§ ASSIGNMENT: A verbatim copy of the records below, pictures omitted, is the task.

§ RECORDS TO PROCESS:
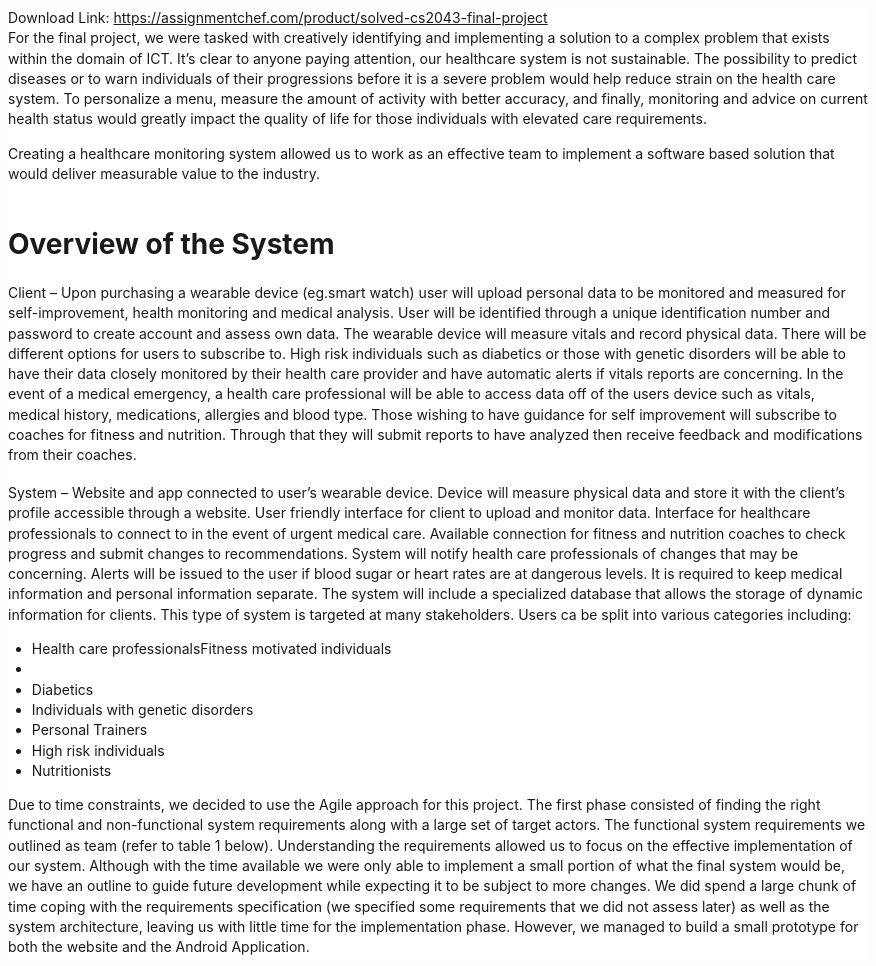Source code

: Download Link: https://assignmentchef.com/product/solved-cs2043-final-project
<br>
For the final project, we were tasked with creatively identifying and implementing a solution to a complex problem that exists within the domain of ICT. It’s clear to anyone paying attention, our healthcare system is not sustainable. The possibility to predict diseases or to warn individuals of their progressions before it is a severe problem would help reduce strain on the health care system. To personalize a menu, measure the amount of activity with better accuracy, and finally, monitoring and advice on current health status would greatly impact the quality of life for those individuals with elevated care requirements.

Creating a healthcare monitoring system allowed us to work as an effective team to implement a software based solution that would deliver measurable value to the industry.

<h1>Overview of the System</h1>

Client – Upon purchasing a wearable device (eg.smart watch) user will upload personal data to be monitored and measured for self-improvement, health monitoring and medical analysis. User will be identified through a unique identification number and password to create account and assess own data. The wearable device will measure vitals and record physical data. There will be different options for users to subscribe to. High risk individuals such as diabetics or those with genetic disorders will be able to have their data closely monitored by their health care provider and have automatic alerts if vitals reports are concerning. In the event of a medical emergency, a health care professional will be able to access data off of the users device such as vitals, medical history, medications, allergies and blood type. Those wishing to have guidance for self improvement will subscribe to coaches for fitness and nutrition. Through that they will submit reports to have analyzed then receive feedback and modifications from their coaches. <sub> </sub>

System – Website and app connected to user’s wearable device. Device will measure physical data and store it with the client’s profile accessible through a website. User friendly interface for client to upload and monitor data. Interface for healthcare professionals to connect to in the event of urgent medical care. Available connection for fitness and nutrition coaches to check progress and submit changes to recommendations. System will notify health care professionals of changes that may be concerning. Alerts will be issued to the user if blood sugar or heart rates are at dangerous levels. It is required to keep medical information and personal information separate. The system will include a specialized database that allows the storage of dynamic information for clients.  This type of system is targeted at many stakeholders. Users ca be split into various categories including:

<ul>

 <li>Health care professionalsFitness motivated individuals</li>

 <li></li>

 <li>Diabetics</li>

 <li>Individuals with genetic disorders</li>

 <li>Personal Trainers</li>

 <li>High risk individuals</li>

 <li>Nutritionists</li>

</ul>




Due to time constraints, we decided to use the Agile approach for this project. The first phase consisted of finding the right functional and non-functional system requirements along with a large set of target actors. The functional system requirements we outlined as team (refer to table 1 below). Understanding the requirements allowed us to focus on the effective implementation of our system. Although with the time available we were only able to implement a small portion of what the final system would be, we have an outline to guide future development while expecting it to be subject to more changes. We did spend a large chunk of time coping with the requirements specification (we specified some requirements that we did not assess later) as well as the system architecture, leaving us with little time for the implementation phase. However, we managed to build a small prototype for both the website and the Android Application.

§ REPLY:
Source code

: Download Link: https://assignmentchef.com/product/solved-cs2043-final-project
<br>
For the final project, we were tasked with creatively identifying and implementing a solution to a complex problem that exists within the domain of ICT. It’s clear to anyone paying attention, our healthcare system is not sustainable. The possibility to predict diseases or to warn individuals of their progressions before it is a severe problem would help reduce strain on the health care system. To personalize a menu, measure the amount of activity with better accuracy, and finally, monitoring and advice on current health status would greatly impact the quality of life for those individuals with elevated care requirements.

Creating a healthcare monitoring system allowed us to work as an effective team to implement a software based solution that would deliver measurable value to the industry.

<h1>Overview of the System</h1>

Client – Upon purchasing a wearable device (eg.smart watch) user will upload personal data to be monitored and measured for self-improvement, health monitoring and medical analysis. User will be identified through a unique identification number and password to create account and assess own data. The wearable device will measure vitals and record physical data. There will be different options for users to subscribe to. High risk individuals such as diabetics or those with genetic disorders will be able to have their data closely monitored by their health care provider and have automatic alerts if vitals reports are concerning. In the event of a medical emergency, a health care professional will be able to access data off of the users device such as vitals, medical history, medications, allergies and blood type. Those wishing to have guidance for self improvement will subscribe to coaches for fitness and nutrition. Through that they will submit reports to have analyzed then receive feedback and modifications from their coaches. <sub> </sub>

System – Website and app connected to user’s wearable device. Device will measure physical data and store it with the client’s profile accessible through a website. User friendly interface for client to upload and monitor data. Interface for healthcare professionals to connect to in the event of urgent medical care. Available connection for fitness and nutrition coaches to check progress and submit changes to recommendations. System will notify health care professionals of changes that may be concerning. Alerts will be issued to the user if blood sugar or heart rates are at dangerous levels. It is required to keep medical information and personal information separate. The system will include a specialized database that allows the storage of dynamic information for clients.  This type of system is targeted at many stakeholders. Users ca be split into various categories including:

<ul>

 <li>Health care professionalsFitness motivated individuals</li>

 <li></li>

 <li>Diabetics</li>

 <li>Individuals with genetic disorders</li>

 <li>Personal Trainers</li>

 <li>High risk individuals</li>

 <li>Nutritionists</li>

</ul>




Due to time constraints, we decided to use the Agile approach for this project. The first phase consisted of finding the right functional and non-functional system requirements along with a large set of target actors. The functional system requirements we outlined as team (refer to table 1 below). Understanding the requirements allowed us to focus on the effective implementation of our system. Although with the time available we were only able to implement a small portion of what the final system would be, we have an outline to guide future development while expecting it to be subject to more changes. We did spend a large chunk of time coping with the requirements specification (we specified some requirements that we did not assess later) as well as the system architecture, leaving us with little time for the implementation phase. However, we managed to build a small prototype for both the website and the Android Application.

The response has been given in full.